Спектакль в театре «Кашемир» «Человек, который ждёт» поставлен режиссёром Сергеем Арониным по мотивам романа Алессандро Барикко «Море-океан». Итальянский писатель делит всех людей на «три сорта»: «те, кто живет у моря; те, кого тянет в море; и те, кто из моря возвращается живым». Герои его истории отправляются к морю, чтобы исцелиться, отыскать вдохновение, сделать открытие, отомстить, побороть страхи, но каждый находит одно из двух – жизнь или смерть. В основу романа положено подлинное событие – крушение фрегата «Медуза» в 1816 году. Тогда на плоту оказалось 147 человек. Капитан и губернатор французской колонии в Африке со свитой расположились на лодках. Предполагалось, что эти лодки должны были буксировать плот, но этого не случилось. 147 человек остались на плоту в открытом море, из них выжило всего 15 человек, 5 – скончались уже после спасения.
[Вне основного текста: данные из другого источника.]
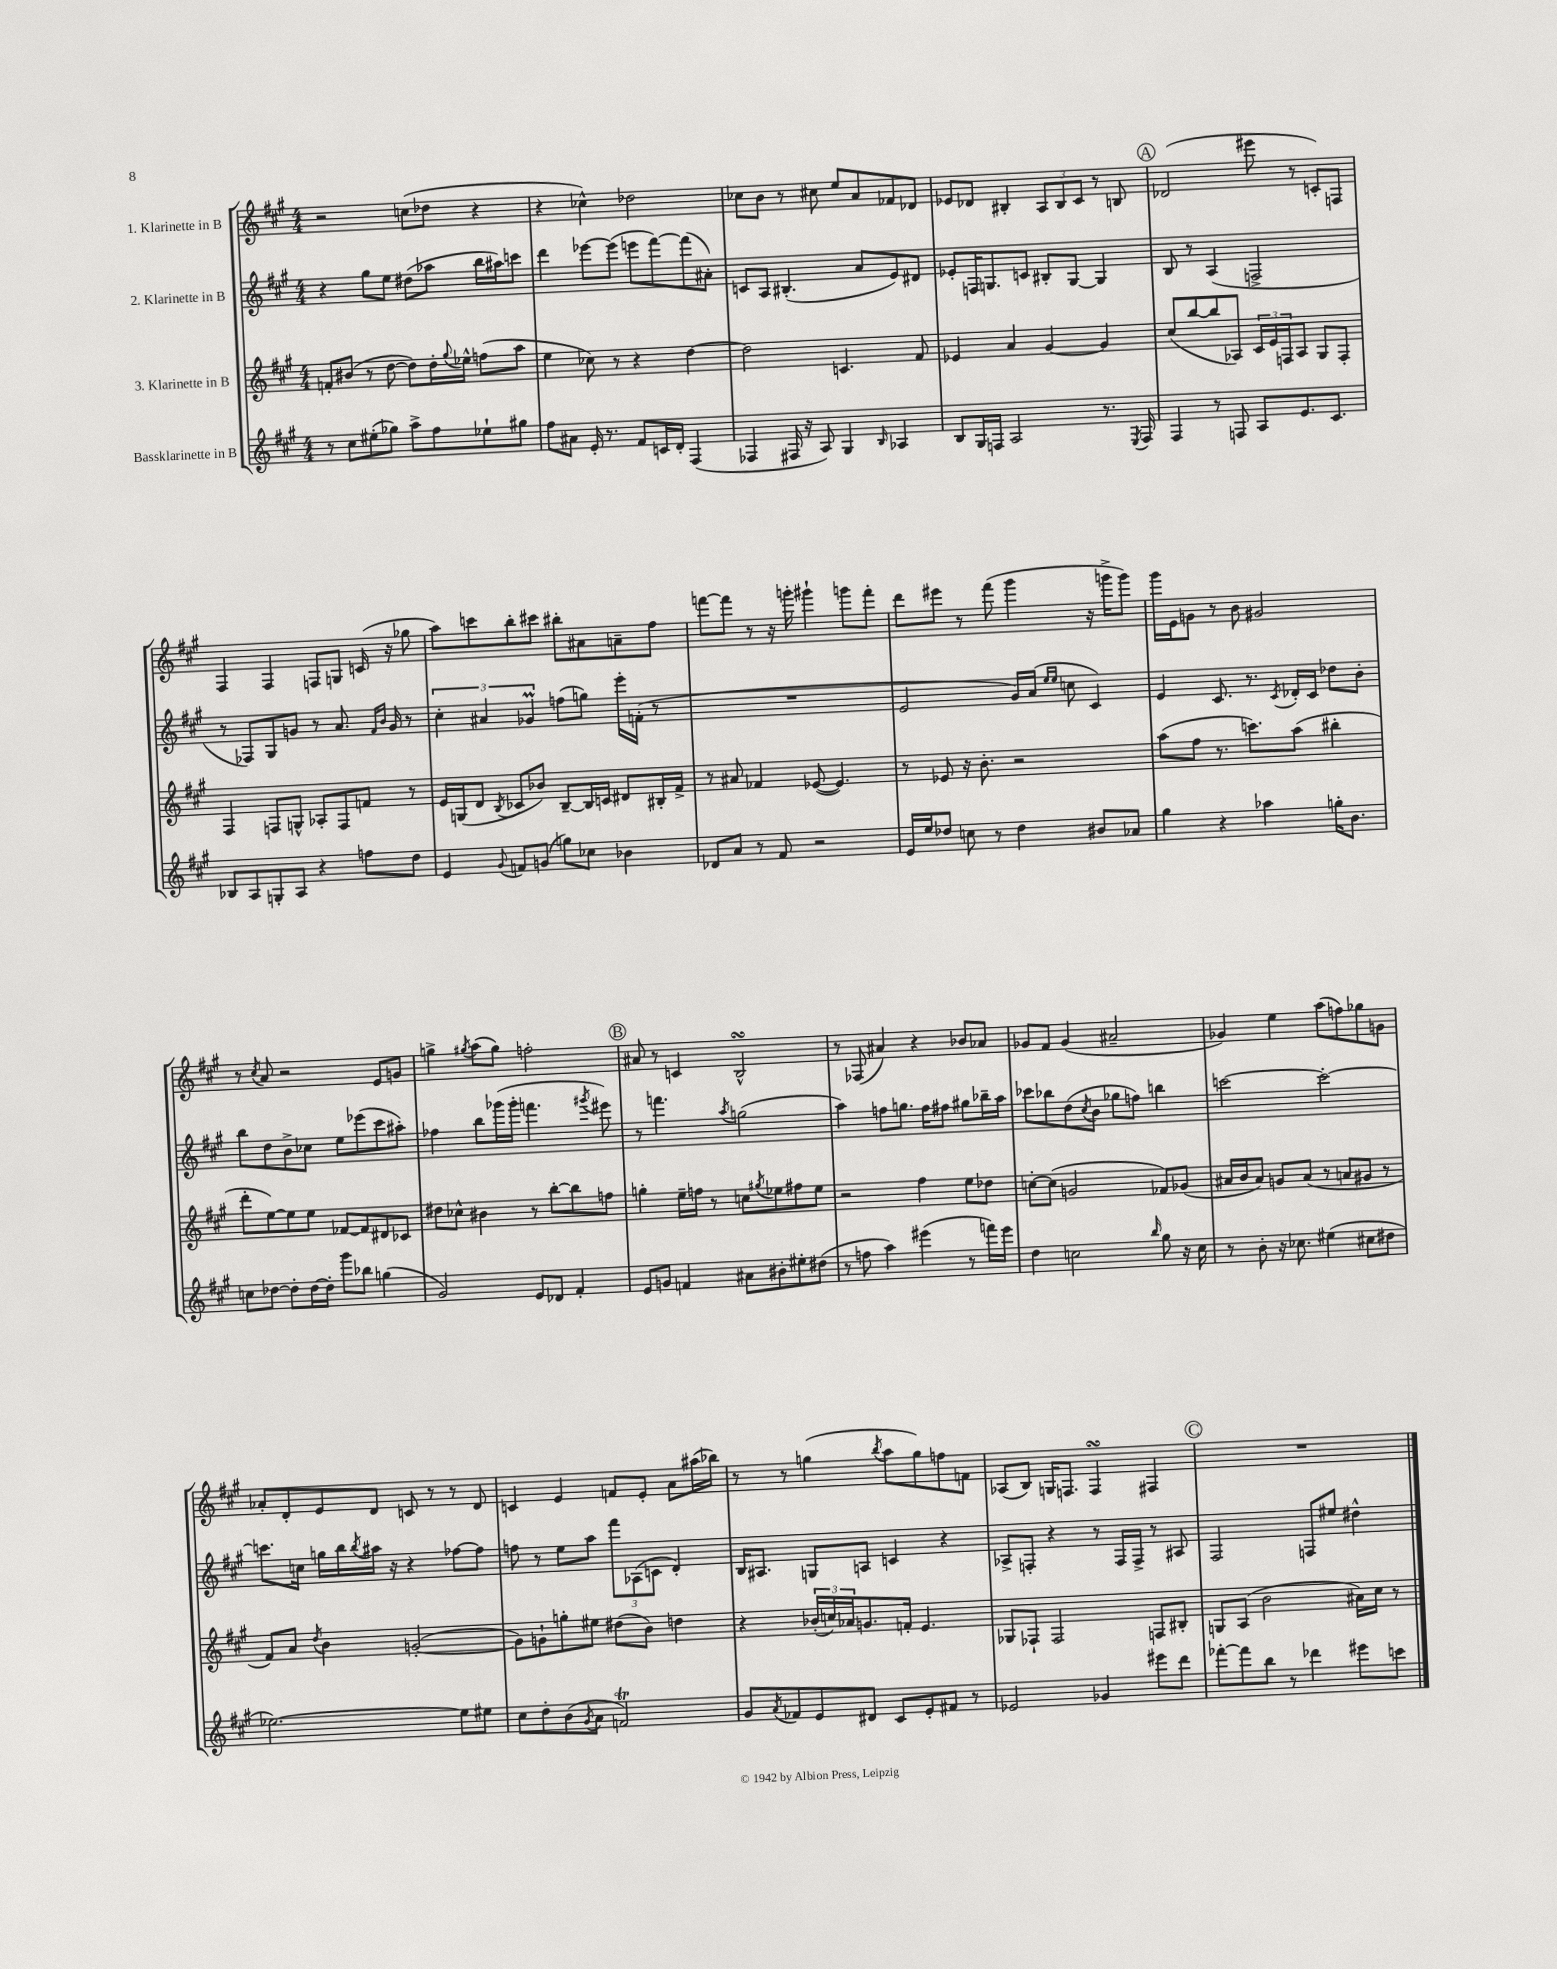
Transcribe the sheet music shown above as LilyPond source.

<<
\new StaffGroup <<
\new Staff = "s0" \with { instrumentName = "1. Klarinette in B" } {
    \clef treble \key a \major \numericTimeSignature \time 4/4
    r2 c''8( des''8 r4 |
    r4 ces''4-^) des''2 |
    ces''8 b'8 r8 cis''8 e''8 a'8 fes'8 des'8 |
    ees'8 des'8 bis4-. \tuplet 3/2 { a8 bis8 cis'8 } r8 b8 |
    \mark \markup { \circle "A" } des'2( eis'''8 r8 c'8-.) f8 |
    fis4 fis4 f8 g8 c'16( r16 ges''8 |
    a''8) c'''8 b''8-. cis'''8 bis''8-. ais'8 a'8-- fis''8 |
    f'''8~ f'''8 r8 r16 g'''16-. gis'''4-! g'''8 f'''8-. |
    d'''8 eis'''8 r8 fis'''8( gis'''4 r16 g'''16-> g'''8) |
    gis'''16 e'16 g'8 r8 b'8 gis'2 |
    r8 \acciaccatura { cis''8 } a'8 r2 e'8 g'8 |
    g''4-> \acciaccatura { gis''8 } a''8( gis''8) f''2-. |
    \mark \markup { \circle "B" } ais'8 r8 c'4 b2-^\turn |
    r8 fes8( ais'4) r4 bes'8 aes'8 |
    ges'8 fis'8 ges'4( ais'2-- |
    ges'4) e''4 a''8( f''8) ges''8 g'8 |
    aes'8-. d'8-. e'8 d'8 c'8 r8 r8 d'8 |
    c'4 e'4 f'8 e'8-. a'8 ais''16( bes''16) |
    r8 r8 g''4( \acciaccatura { b''8 } a''8 g''8) f''8 f'8 |
    aes8( b8) g16 f8. f4\turn fis4 |
    \mark \markup { \circle "C" } R1 \bar "|." |
}
\new Staff = "s1" \with { instrumentName = "2. Klarinette in B" } {
    \clef treble \key a \major \numericTimeSignature \time 4/4
    r4 gis''8 e''8 dis''8( aes''8 b''16 ais''16) c'''8 |
    d'''4 ees'''8~ ees'''8( e'''8 fis'''8~) fis'''8( ais'8-.) |
    c'8 a8 bis4.-.( a'8 e'8) dis'8 |
    ees'8-. f16 g8. c'8 bis8-. g8~ g4 |
    \mark \markup { \circle "A" } b8 r8 a4( f2-> |
    r8 fes8) gis8 g'8 r8 a'8. \grace { fis'16 b'16 } g'16 r8 |
    \tuplet 3/2 { cis''4-. ais'4 ges'4\prall } f''8( g''8) e'''16-. f'16-.( r8 |
    R1 |
    e'2 gis'16) a'16( \grace { e''16 e''16 } c''8 cis'4) |
    e'4 cis'8. r8. \acciaccatura { cis'8 } des'16-. cis'16 des''8 b'8-. |
    b''8 d''8 b'8-> ces''8 e''8 ees'''8( cis'''8 ais''8-.) |
    fes''4 b''8 ges'''16( ges'''16-. f'''4. \acciaccatura { gis'''8 } eis'''8) |
    \mark \markup { \circle "B" } r8 f'''4. \acciaccatura { a''8 } g''2( |
    a''4) f''8 g''8. f''16 fis''8 gis''8 bes''16-- a''16 |
    ces'''8 bes''8 d''8( \acciaccatura { cis''8 } b'8 ges''8 f''8) b''4 |
    c'''2~ c'''2~-. |
    c'''8. c''16 g''16 b''16 \acciaccatura { b''8 } ais''16 r16 r4 fes''8~ fes''8 |
    f''8 r8 e''8 a''8 \tuplet 3/2 { fis'''8 aes8( c'8 } d'4-.) |
    b16 ais8. g8 a8 c'4 r4 |
    aes8-> f8-. r4 r8 f16 f16-> r8 ais8 |
    \mark \markup { \circle "C" } fis2 f8 eis''8 dis''4-^ \bar "|." |
}
\new Staff = "s2" \with { instrumentName = "3. Klarinette in B" } {
    \clef treble \key a \major \numericTimeSignature \time 4/4
    f'8-. bis'8( r8 d''8~ d''8) d''16-. \appoggiatura { gis''8 } ees''16-^ f''8( a''8 |
    e''4 ces''8) r8 r4 d''4~ |
    d''2 c'4. fis'8 |
    ees'4 a'4 gis'4~ gis'4 |
    \mark \markup { \circle "A" } cis''8( b''8~ b''8 aes8) \tuplet 3/2 { cis'16 e'16 f16 } aes8 gis8 f8-. |
    fis4 f8 g8-^ aes8-. f8 f'8 r8 |
    e'16 g16( d'8 \acciaccatura { b8 } ces'8 bes'8) b8~-- b16 c'16 dis'8 bis16-. fis'16-> |
    r8 ais'8 fes'4 ees'8~( ees'4.) |
    r8 ees'8 r16 b'8.-. r2 |
    a''8( fis''8 r8. c'''8.) a''8( bis''4-. |
    d'''8-. e''8~) e''8 e''8 fes'8~ fes'8 dis'8 ces'8 |
    dis''8 ces''8-^ bis'4 r8 b''8~-. b''8 f''8 |
    \mark \markup { \circle "B" } g''4-. e''16-- f''16 r8 c''8 \acciaccatura { gis''8 } ees''8 fis''8 ees''8 |
    r2 fis''4 e''8 des''8 |
    c''8~-. c''8( g'2 fes'8) ges'8( |
    ais'16 b'16 ais'8) g'8 ais'8( r8 a'8 gis'8 r8 |
    fis'8) a'8 \acciaccatura { d''8 } b'4 g'2~-.( |
    g'8) g'8-! g''8-. eis''8 dis''8( b'8) d''4 |
    r4 \tuplet 3/2 { bes'16-.( c''16) aes'16 } g'8. f'16-. e'4. |
    ges8 fes8-! fes2 f8 bis8-. |
    \mark \markup { \circle "C" } g8 a8( b'2 ais'16) cis''16 r8 \bar "|." |
}
\new Staff = "s3" \with { instrumentName = "Bassklarinette in B" } {
    \clef treble \key a \major \numericTimeSignature \time 4/4
    r8 cis''8 eis''8-.( ges''8) a''8-> fis''8 ees''8-! gis''8 |
    fis''8 ais'8 e'16-. r8. fis'8 c'16 d'16-. fis4( |
    fes4 fis16 r16 a8) gis4 \grace { b16 } aes4 |
    b8 gis16 f16 a2 r8. \acciaccatura { e8 } f16 |
    \mark \markup { \circle "A" } fis4 r8 f8 a8 e'8. cis'8. |
    bes8 a8 g8-. a8 r4 f''8 d''8 |
    e'4 \appoggiatura { gis'8 } f'8 g'8( g''8) ces''8 bes'4 |
    des'8 a'8 r8 fis'8 r2 |
    e'16 e''16 des''8 c''8 r8 des''4 bis'8 aes'8 |
    gis''4 r4 aes''4 g''16-. b'8. |
    c''8 des''8~ des''8-. des''16~ des''16-. gis'''8 bes''8 g''4( |
    gis'2) e'8 des'8 fis'4-. |
    \mark \markup { \circle "B" } e'8 g'8 f'4 ais'8 bis'8-. eis''8-. dis''8( |
    r8 f''8 a''4) eis'''4( r8 f'''16) eis'''16 |
    d''4 c''2 \grace { b''16 } gis''8 r16 c''16 |
    r8 b'8-. r16 ces''8. eis''4( cis''8 dis''8 |
    ees''2.~) ees''8 eis''8 |
    cis''8 d''8-. b'8( \acciaccatura { gis'8 } a'8 f'2\trill) |
    gis'8 \acciaccatura { a'8 } fes'8 e'8 dis'8 cis'8 e'8-. fis'8 r8 |
    ees'2 ges'4 eis'''8 d'''8 |
    \mark \markup { \circle "C" } fes'''8~-. fes'''8 b''8 r8 des'''4 eis'''8 c'''8 \bar "|." |
}
>>
>>
\layout { \context { \Score \remove "Bar_number_engraver" } }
Место действия спектакля – таверна «Альмайер», напоминающая корабль с наклонившейся палубой, белыми парусами, танцующими от дыхания «студёного воздуха», каютами и даже мостиком для капитана. Сценография Андрея Климова подчеркивает условность повествования, будто подсказывая зрителю – не пытайтесь всё объяснить. Параллельно реальности существует иное измерение, именно по его законам развивается сюжет. На голубом фоне, как на полотне маринистов, прорисовано «мнимое совершенство, достойное божественного ока».

Одним из первых на сцене появляется художник Плассон (Евгений Воскресенский), он «…пишет море морем», макает кисточку в воду и рисует. В попытках увидеть и написать портрет моря, Плассон совершенно беспомощен. Евгений Воскресенский играет блаженного, человека в белом цилиндре с зажжёнными свечами. Этот образ выполняет роль камертона спектакля: не связанный бытовыми путами, Плассон возникает, как ангел, предвестник чуда или проводник в пространство грёз, таких же невидимых, как и его пейзажи. Дуэт Евгения Воскресенского и Алексея Багдасарова (Бартльбум) – выразительный, эмоционально цельный, интересный. Актёры соединяют интонацию неторопливой сказки с притчей, не забывая и о самоиронии. Так они задают ритм «приливов и отливов», из которых складывается внутренний рисунок постановки.

Эффектной сценой становится пластический диалог Анн Девериа Ксении Роменковой и Бартльбума Алексея Багдасарова. Смычок в руках романтика Бартльбума превращается в шпагу, одно плавное движение, другое, змееподобный поворот тела, остриё вот-вот проткнёт фигуру Анн, и она развеется, как мираж. На сцене игра слов, смыслов, подтекстов сочетается с переодеваниями, сменой ролей, порывами ветра, способными сорвать паруса-занавеси, длинными проходками с фонариками и пластическими интермедиями.

Человек из седьмой комнаты Михаила Гуро и Дира Натальи Златовой напоминают характеры Арлекина и Коломбины из итальянской комедии дель-арте. Среди масок можно рассмотреть влюбленных и Бригеллу в облике Падре Плюша (Владимир Горюшин). Внеземным существом, хрупким и беззащитным кажется героиня Светланы Корчагиной − Элизевин. Она – источник наивного тона, который мягко заполняет весь спектакль, как капля акварели в воде. Это прокладывает путь жанру – от психологического триллера к сентиментальной балладе.

Одна за другой раскрываются перед зрителем истории персонажей: женщина пытается забыть любовника, учёный постичь пределы моря, художник не может поверить, что глазами моря могут быть корабли, кто-то тщетно ищет возлюбленную, а таинственный мужчина жаждет только одного – мести. Границы этих историй стирает море. С приближением развязки отслеживать сюжет становится сложнее, поток сознания стирает логическую цепочку событий, уступая место воображению. А оно дорисовывает судьбы загадочного доктора Савиньи (Дмитрий Беседа), энергичного поручика Галлега (Ярослав Зенин), трагический портрет Томаса Адамса (Герман Андреев).

«Говоря о море, мы говорим о вечности: затрагиваем темы любви и смерти…» − Сергей Аронин делает море не просто главным действующим лицом спектакля, но и возлагает на него роль античного рока, порождающего противоречия, заложенные в природе всех отношений. Зритель видит море глазами персонажей, ощущает его близкое присутствие через музыку, речь, пластику тела. «…вот мы идём и оставляем следы на песке, отчётливые, глубокие. А завтра ты встанешь, посмотришь на берег и ничего не найдёшь, никаких следов, ни малейших отметин. За ночь всё сотрёт море и слижет прибой. Словно никто и не проходил. Словно нас и не было», − после спектакля остаётся ощущение бриза из чувственных прикосновений к загадочной, красивой истории о бесконечном смещении границ понимания себя и мира.